I'm close. Whoever built this already knows someone is looking. The relay device fired a burst the moment Griff opened that junction panel, an automated alert that told the handler their hardware had been found. They'll have watched it stay active in the days since, still transmitting, still connected, which any competent operator would read for exactly what it is: someone left it live on purpose. Someone is watching.
The loft is quiet. Griff's bedroom door stays closed.
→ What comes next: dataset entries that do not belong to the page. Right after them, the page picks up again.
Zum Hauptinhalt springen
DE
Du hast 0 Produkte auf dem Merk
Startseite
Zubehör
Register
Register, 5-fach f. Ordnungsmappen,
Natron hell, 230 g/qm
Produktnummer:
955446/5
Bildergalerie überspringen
The bay outside the windows is black glass with the pier lights scattered across it like dropped coins, and I sit at the kitchen island in his t-shirt and nothing else, a digital fingerprint glowing on my center monitor that's going to lead me to the person who's been inside Tidewater's walls for months. My fingers find the hem of the cotton, running the fabric between thumb and forefinger, and the scent that rises from it is soap and warmth that my brain files alongside the taste of bourbon and the sound of a man saying my name like it meant more than he'd planned on.
I close the laptop. I open it again. I close it.
The fingerprint will be there in the morning. The rest of it, I'm less sure about.
7
GRIFF
The name arrives early, delivered by Rivera in Hartwell's office with the flat precision of someone laying down a card she's been waiting to play.